-- DIRECTIVE --
Your answer consists of the lines in the data that contain "DataWidth". Copy each of them.

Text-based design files
--------
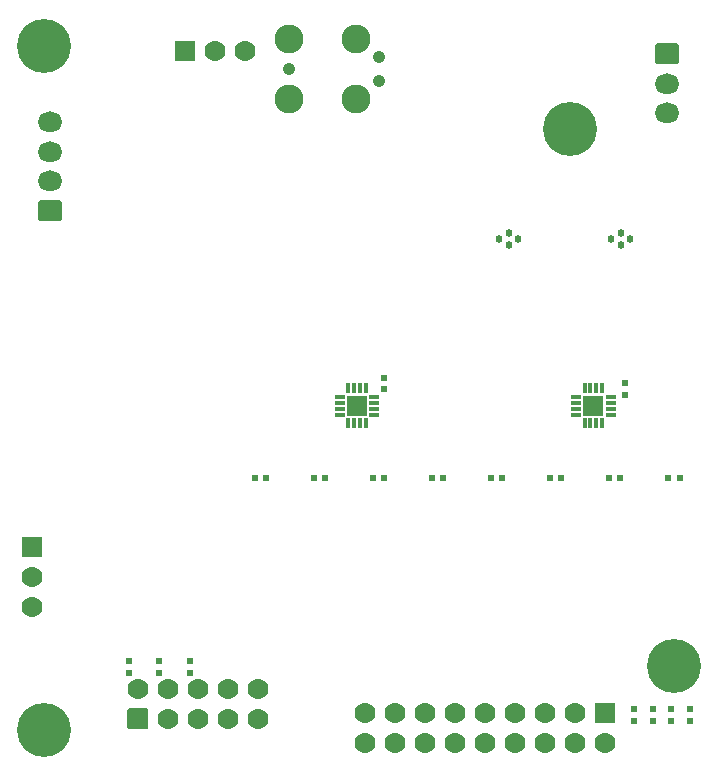
<source format=gbs>
%FSLAX23Y23*%
%MOIN*%
%SFA1B1*%

%IPPOS*%
%AMD75*
4,1,8,0.039900,0.000000,0.039900,0.000000,0.004900,0.035000,-0.004900,0.035000,-0.039900,0.000000,-0.039900,0.000000,-0.004900,-0.035000,0.004900,-0.035000,0.039900,0.000000,0.0*
1,1,0.069920,0.004900,0.000000*
1,1,0.069920,0.004900,0.000000*
1,1,0.069920,-0.004900,0.000000*
1,1,0.069920,-0.004900,0.000000*
%
%AMD76*
4,1,8,0.039900,-0.028400,0.039900,0.028400,0.033400,0.035000,-0.033400,0.035000,-0.039900,0.028400,-0.039900,-0.028400,-0.033400,-0.035000,0.033400,-0.035000,0.039900,-0.028400,0.0*
1,1,0.013040,0.033400,-0.028400*
1,1,0.013040,0.033400,0.028400*
1,1,0.013040,-0.033400,0.028400*
1,1,0.013040,-0.033400,-0.028400*
%
%AMD78*
4,1,8,-0.035000,0.028400,-0.035000,-0.028400,-0.028400,-0.035000,0.028400,-0.035000,0.035000,-0.028400,0.035000,0.028400,0.028400,0.035000,-0.028400,0.035000,-0.035000,0.028400,0.0*
1,1,0.013040,-0.028400,0.028400*
1,1,0.013040,-0.028400,-0.028400*
1,1,0.013040,0.028400,-0.028400*
1,1,0.013040,0.028400,0.028400*
%
%AMD81*
4,1,8,0.000000,0.035000,0.000000,0.035000,-0.035000,0.000000,-0.035000,0.000000,0.000000,-0.035000,0.000000,-0.035000,0.035000,0.000000,0.035000,0.000000,0.000000,0.035000,0.0*
1,1,0.069920,0.000000,0.000000*
1,1,0.069920,0.000000,0.000000*
1,1,0.069920,0.000000,0.000000*
1,1,0.069920,0.000000,0.000000*
%
%AMD84*
4,1,8,-0.035000,0.000000,-0.035000,0.000000,0.000000,-0.035000,0.000000,-0.035000,0.035000,0.000000,0.035000,0.000000,0.000000,0.035000,0.000000,0.035000,-0.035000,0.000000,0.0*
1,1,0.069920,0.000000,0.000000*
1,1,0.069920,0.000000,0.000000*
1,1,0.069920,0.000000,0.000000*
1,1,0.069920,0.000000,0.000000*
%
%AMD111*
4,1,8,-0.015000,-0.006400,0.015000,-0.006400,0.017700,-0.003700,0.017700,0.003700,0.015000,0.006400,-0.015000,0.006400,-0.017700,0.003700,-0.017700,-0.003700,-0.015000,-0.006400,0.0*
1,1,0.005460,-0.015000,-0.003700*
1,1,0.005460,0.015000,-0.003700*
1,1,0.005460,0.015000,0.003700*
1,1,0.005460,-0.015000,0.003700*
%
%AMD112*
4,1,8,-0.003700,-0.017700,0.003700,-0.017700,0.006400,-0.015000,0.006400,0.015000,0.003700,0.017700,-0.003700,0.017700,-0.006400,0.015000,-0.006400,-0.015000,-0.003700,-0.017700,0.0*
1,1,0.005460,-0.003700,-0.015000*
1,1,0.005460,0.003700,-0.015000*
1,1,0.005460,0.003700,0.015000*
1,1,0.005460,-0.003700,0.015000*
%
%ADD48R,0.022680X0.023460*%
%ADD50R,0.024990X0.022990*%
%ADD53R,0.023460X0.022680*%
G04~CAMADD=75~8~0.0~0.0~699.2~797.6~349.6~0.0~15~0.0~0.0~0.0~0.0~0~0.0~0.0~0.0~0.0~0~0.0~0.0~0.0~270.0~798.0~700.0*
%ADD75D75*%
G04~CAMADD=76~8~0.0~0.0~699.2~797.6~65.2~0.0~15~0.0~0.0~0.0~0.0~0~0.0~0.0~0.0~0.0~0~0.0~0.0~0.0~270.0~798.0~700.0*
%ADD76D76*%
%ADD77C,0.180160*%
G04~CAMADD=78~8~0.0~0.0~699.2~699.2~65.2~0.0~15~0.0~0.0~0.0~0.0~0~0.0~0.0~0.0~0.0~0~0.0~0.0~0.0~90.0~700.0~700.0*
%ADD78D78*%
%ADD79C,0.069920*%
%ADD80R,0.069920X0.069920*%
G04~CAMADD=81~8~0.0~0.0~699.2~699.2~349.6~0.0~15~0.0~0.0~0.0~0.0~0~0.0~0.0~0.0~0.0~0~0.0~0.0~0.0~0.0~699.2~699.2*
%ADD81D81*%
%ADD82C,0.041990*%
%ADD83C,0.096490*%
G04~CAMADD=84~8~0.0~0.0~699.2~699.2~349.6~0.0~15~0.0~0.0~0.0~0.0~0~0.0~0.0~0.0~0.0~0~0.0~0.0~0.0~90.0~700.0~699.0*
%ADD84D84*%
%ADD85R,0.069920X0.069920*%
%ADD86C,0.024650*%
G04~CAMADD=111~8~0.0~0.0~354.7~128.4~27.3~0.0~15~0.0~0.0~0.0~0.0~0~0.0~0.0~0.0~0.0~0~0.0~0.0~0.0~180.0~354.0~128.0*
%ADD111D111*%
G04~CAMADD=112~8~0.0~0.0~128.4~354.7~27.3~0.0~15~0.0~0.0~0.0~0.0~0~0.0~0.0~0.0~0.0~0~0.0~0.0~0.0~180.0~128.0~354.0*
%ADD112D112*%
%LNbenchy-voltmeter-pcb-1*%
%LPD*%
G54D48*
X1705Y1944D03*
X1743D03*
X1902D03*
X1940D03*
X2099D03*
X2137D03*
X2296D03*
X2333D03*
X2492D03*
X2530D03*
X2689D03*
X2727D03*
X2886D03*
X2924D03*
X3083D03*
X3121D03*
G54D50*
X1488Y1294D03*
Y1334D03*
X1385Y1294D03*
Y1334D03*
X1287Y1294D03*
Y1334D03*
X3157Y1173D03*
Y1133D03*
X2968Y1173D03*
Y1133D03*
X3031Y1173D03*
Y1133D03*
X3094Y1173D03*
Y1133D03*
G54D53*
X2137Y2278D03*
Y2240D03*
X2940Y2221D03*
Y2259D03*
G54D75*
X3080Y3159D03*
Y3257D03*
X1023Y2933D03*
Y3031D03*
Y3129D03*
G54D76*
X3080Y3356D03*
X1023Y2834D03*
G54D77*
X1003Y3385D03*
X2755Y3106D03*
X3102Y1318D03*
X1003Y1102D03*
G54D78*
X1317Y1141D03*
G54D79*
X1317Y1241D03*
X1417Y1141D03*
Y1241D03*
X1517Y1141D03*
Y1241D03*
X1617Y1141D03*
Y1241D03*
X1717Y1141D03*
Y1241D03*
G54D80*
X2834Y2185D03*
X2047D03*
X964Y1714D03*
G54D81*
X964Y1614D03*
Y1514D03*
G54D82*
X2118Y3267D03*
Y3347D03*
X1818Y3307D03*
G54D83*
X1818Y3407D03*
X2043Y3207D03*
Y3407D03*
X1818Y3207D03*
G54D84*
X1673Y3366D03*
X1573D03*
X2874Y1061D03*
X2774Y1161D03*
Y1061D03*
X2674Y1161D03*
Y1061D03*
X2574Y1161D03*
Y1061D03*
X2474Y1161D03*
Y1061D03*
X2374Y1161D03*
Y1061D03*
X2274Y1161D03*
Y1061D03*
X2174Y1161D03*
Y1061D03*
X2074Y1161D03*
Y1061D03*
G54D85*
X1473Y3366D03*
X2874Y1161D03*
G54D86*
X2551Y2720D03*
X2519Y2740D03*
X2582D03*
X2551Y2759D03*
X2925Y2720D03*
X2893Y2740D03*
X2956D03*
X2925Y2759D03*
G54D111*
X2892Y2214D03*
Y2194D03*
Y2175D03*
Y2155D03*
X2777D03*
Y2175D03*
Y2194D03*
Y2214D03*
X2104D03*
Y2194D03*
Y2175D03*
Y2155D03*
X1989D03*
Y2175D03*
Y2194D03*
Y2214D03*
G54D112*
X2864Y2127D03*
X2844D03*
X2824D03*
X2805D03*
Y2242D03*
X2824D03*
X2844D03*
X2864D03*
X2076Y2127D03*
X2057D03*
X2037D03*
X2017D03*
Y2242D03*
X2037D03*
X2057D03*
X2076D03*
M02*
</source>
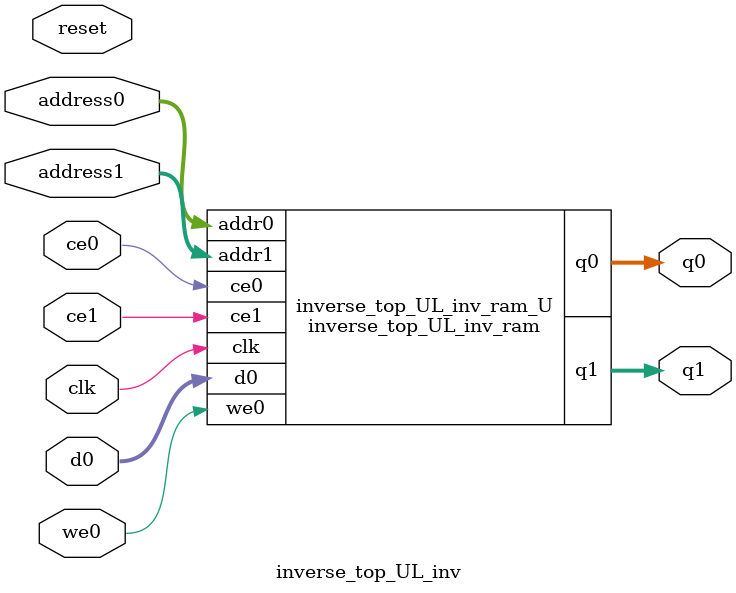
<source format=v>
`timescale 1 ns / 1 ps
module inverse_top_UL_inv_ram (addr0, ce0, d0, we0, q0, addr1, ce1, q1,  clk);

parameter DWIDTH = 32;
parameter AWIDTH = 4;
parameter MEM_SIZE = 9;

input[AWIDTH-1:0] addr0;
input ce0;
input[DWIDTH-1:0] d0;
input we0;
output reg[DWIDTH-1:0] q0;
input[AWIDTH-1:0] addr1;
input ce1;
output reg[DWIDTH-1:0] q1;
input clk;

(* ram_style = "distributed" *)reg [DWIDTH-1:0] ram[0:MEM_SIZE-1];




always @(posedge clk)  
begin 
    if (ce0) 
    begin
        if (we0) 
        begin 
            ram[addr0] <= d0; 
        end 
        q0 <= ram[addr0];
    end
end


always @(posedge clk)  
begin 
    if (ce1) 
    begin
        q1 <= ram[addr1];
    end
end


endmodule

`timescale 1 ns / 1 ps
module inverse_top_UL_inv(
    reset,
    clk,
    address0,
    ce0,
    we0,
    d0,
    q0,
    address1,
    ce1,
    q1);

parameter DataWidth = 32'd32;
parameter AddressRange = 32'd9;
parameter AddressWidth = 32'd4;
input reset;
input clk;
input[AddressWidth - 1:0] address0;
input ce0;
input we0;
input[DataWidth - 1:0] d0;
output[DataWidth - 1:0] q0;
input[AddressWidth - 1:0] address1;
input ce1;
output[DataWidth - 1:0] q1;



inverse_top_UL_inv_ram inverse_top_UL_inv_ram_U(
    .clk( clk ),
    .addr0( address0 ),
    .ce0( ce0 ),
    .we0( we0 ),
    .d0( d0 ),
    .q0( q0 ),
    .addr1( address1 ),
    .ce1( ce1 ),
    .q1( q1 ));

endmodule


</source>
--------
-- EXERCISE RESULT --
parameter DataWidth = 32'd32;
input[DataWidth - 1:0] d0;
output[DataWidth - 1:0] q0;
output[DataWidth - 1:0] q1;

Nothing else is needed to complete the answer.